Crazily enough (haha) there was support from the groun (read: prof and fellow classmates), and it is from them I first discovered the magical world of GANs - Generative Adversarial Networks.

And so it begins…


Step 1 - What are GANs?!

Imagine two machines: machine one is trying to create fake money and bluff machine two into thinking it is real money.

The catch? At the beginning, neither knows what is real and what is fake! Only I know the real answer (muahaha).

1) Machine one creates a fake 5 dollar note, and I take a real 5 dollar note out of my wallet. 2) We randomly give one of the 5 dollar notes to machine two. 3) Machine two evaluates the 5 dollar note given to him and decides whether it is real or fake. 4) I reveal the true answer! 5) Rinse and repeat.

Over time, machine one learns to make fake notes that look more real, and machine two learns what is not real.

GAN Credits: https://www.kdnuggets.com/2017/01/generative-adversarial-networks-hot-topic-machine-learning.html

Let’s take a minute here to applause Ian Goodfellow for introducing this incredible system to the world in 2014! claps

The above is a very simplistic explanation - many others have put out more detailed ones, take a read around! And yes, I did start with just this very basic understanding… gulps.


Step 2 - Getting the images

Alright I’m pretty excited to jump right in - LET’S GET INTO THE IMAGES!! Wait a minute - as I’m scrolling through potential images, I realise…

Obstacle 1 : My images have WORDS.

Takeaway 1 : Keep it simple. Do pure images OR pure words. Mix = gonna take a looong time…

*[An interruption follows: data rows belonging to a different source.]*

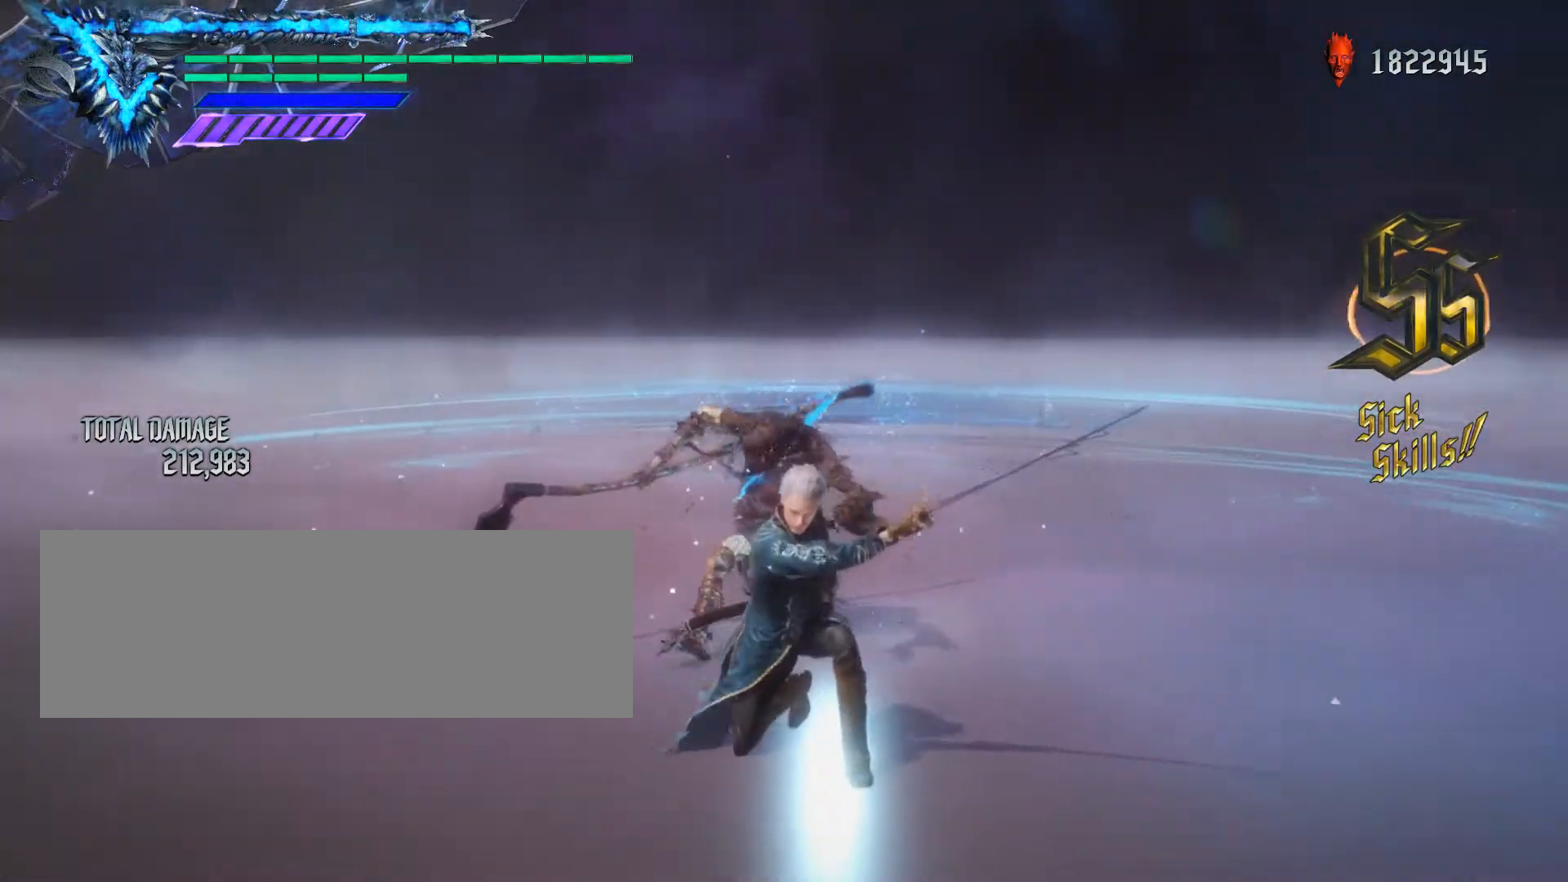
{"keys": [], "mouse": [], "events": []}
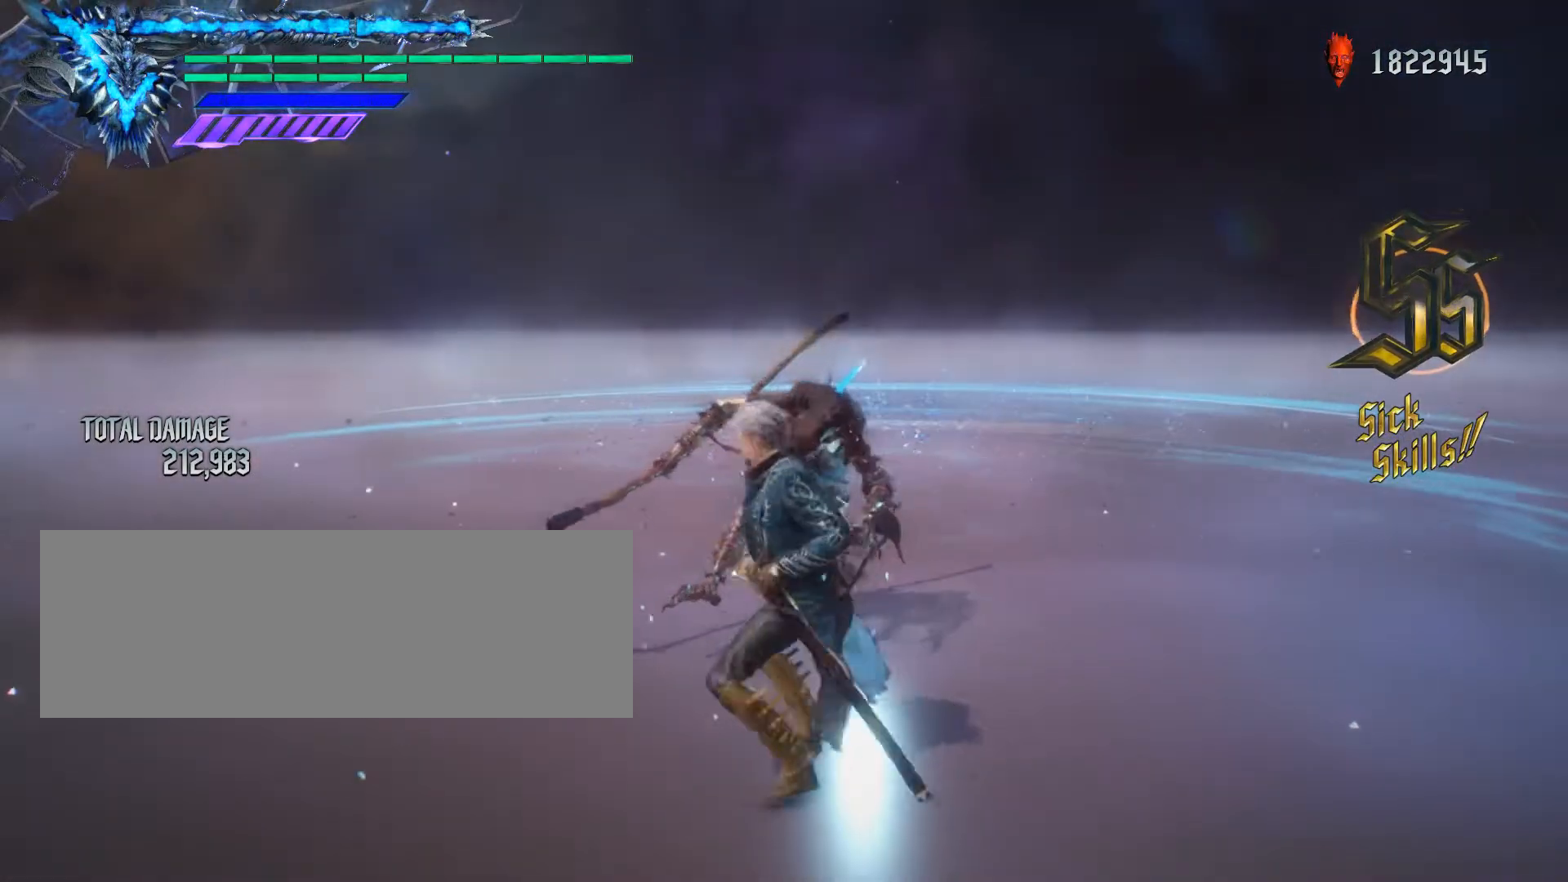
{"keys": [], "mouse": [], "events": []}
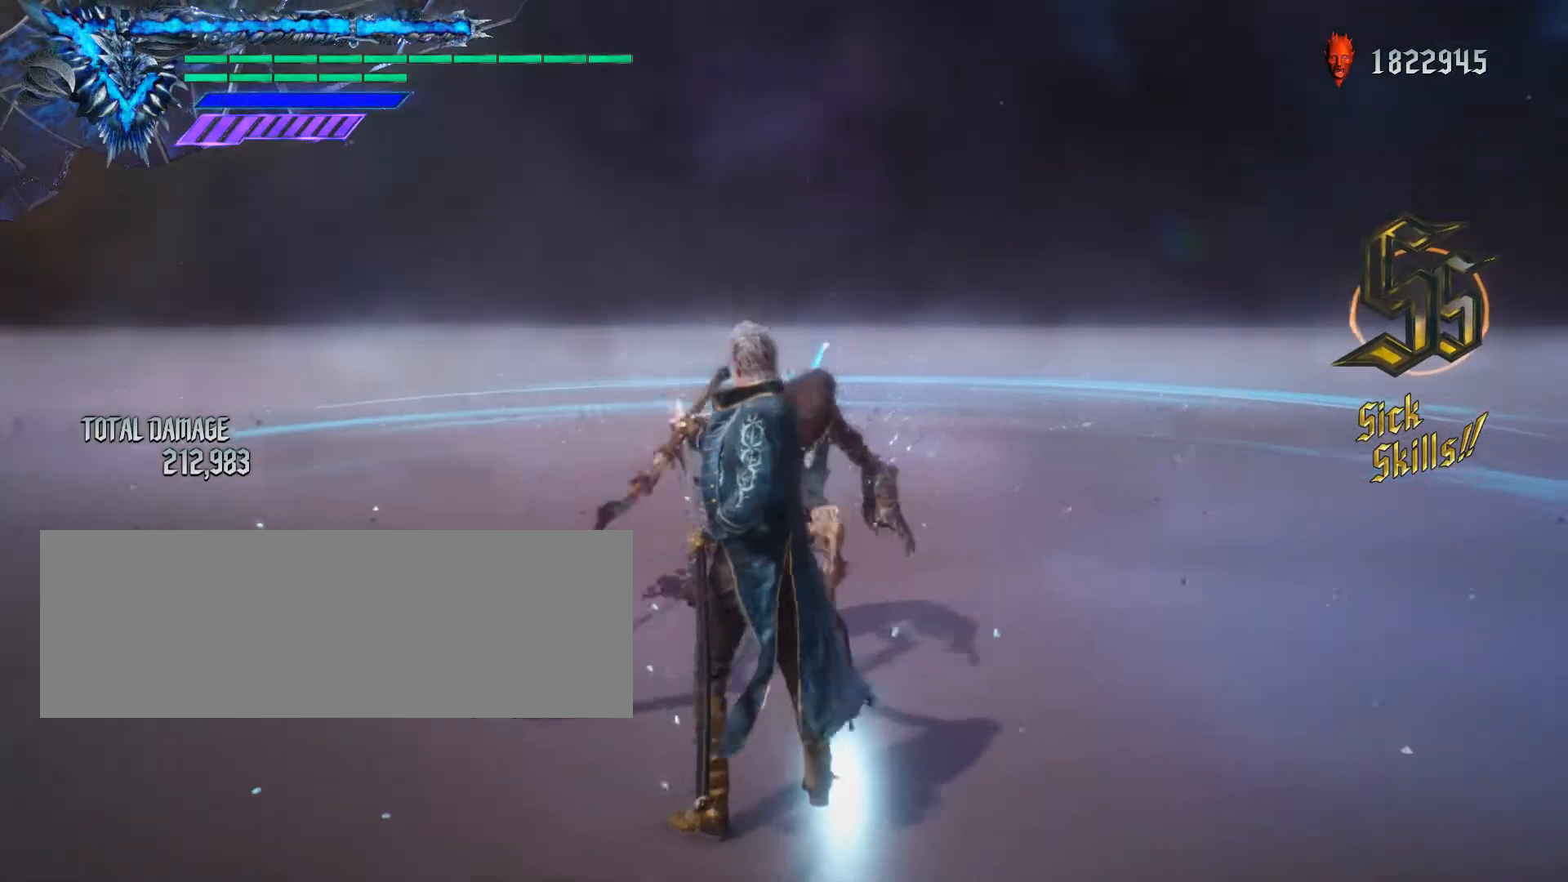
{"keys": [], "mouse": [], "events": []}
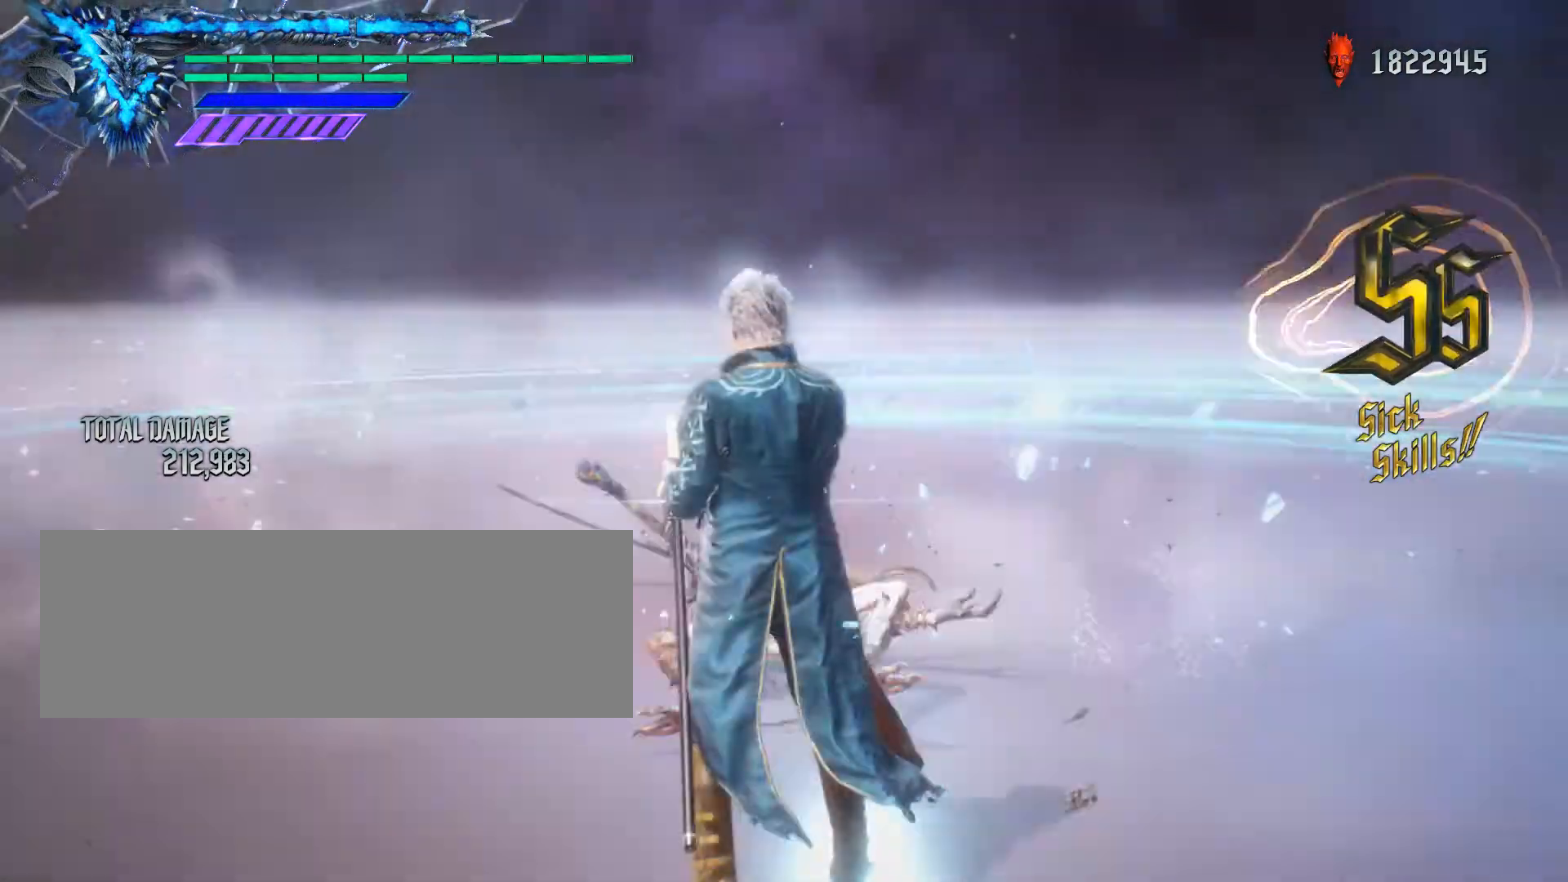
{"keys": [], "mouse": [], "events": [[100, "mouse_left", "down"], [100, "q", "down"], [100, "w", "down"], [167, "q", "up"], [200, "mouse_left", "up"], [200, "w", "up"]]}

A lot of Christmas cards have words. Like, I mean, who doesn’t write ‘Merry Christmas’ on the front of a card?! It’s a GREETING card for heaven’s sake.

Me: It’ll be fine, the machine will be smart enough to like, recognise ‘Merry’ as one whole object and like, the snowman as another whole object right? Rest of the world: …No? 1

Ok I mean, technically it’s possible (everything’s possible with AI!!!) but it’s going to be reallyyy painful.

Abandon plan.

PLAN B: I’m going to generate STOCK IMAGES! Like, who wouldn’t want endless free stock images for their websites and everything?! Ok but to generate REAL images… that’s tough. Like, REALLY tough. Maybe I should try this after I actually know what’s going on with GANs.

Abandon plan.

NEW PLAN: I’m going to generate LOGOS! Like, brand logos. Stop paying millions of dollars for a logo guys!! Also, logos have no words. Right? …Right?

I convince myself that even if they appear, distorted words in logos are like, cool. So it wouldn’t matter. I pray hard that this will not come back to haunt me later.

Disclaimer - what seemed like split second decisions above, I spent days and nights brainstorming and agonizing over!!!

Obstacle 2 : How many images do I actually need??

Takeaway 2 : Ballpark upwards of 50,000, minimum ~6,000 (take this with a BOWL of salt, I am no expert!!!)

I heavily referenced this question in Quora (lifesaver): https://www.quora.com/How-many-images-required-for-Generative-Adversarial-Nets-GANs

Also saw some projects that managed to generate some good stuff with 10,000 images!

https://github.com/AlexiaJM/Deep-learning-with-cats

Ok this is ~143,000 images but gave us Anime!!! How incredible is this?

[https://github.com/jayleicn/animeGAN] (https://github.com/jayleicn/animeGAN)

If you use only 900 images (see the below pokemon set), you get rough shapes but without details. With more training epoches (rounds), only the shapes and colors look better.

[https://lilianweng.github.io/lil-log/2017/08/20/from-GAN-to-WGAN.html] (https://lilianweng.github.io/lil-log/2017/08/20/from-GAN-to-WGAN.html)

Note: The number I am referring to are UNIQUE images - you may subsequently come across methods that allow for image augmentation (flip, distort, tilt, etc) which can easily increase your number of images by five-fold or more.


To be continued…

Footnotes: 1: Apparently, machines recognise things by their edges - I’m guessing it can begin to recognise each letter separately, and in time to come, recognise ‘Merry’ usually appears as one whole chunk instead of bits and pieces… but that’s going to take a loooong time.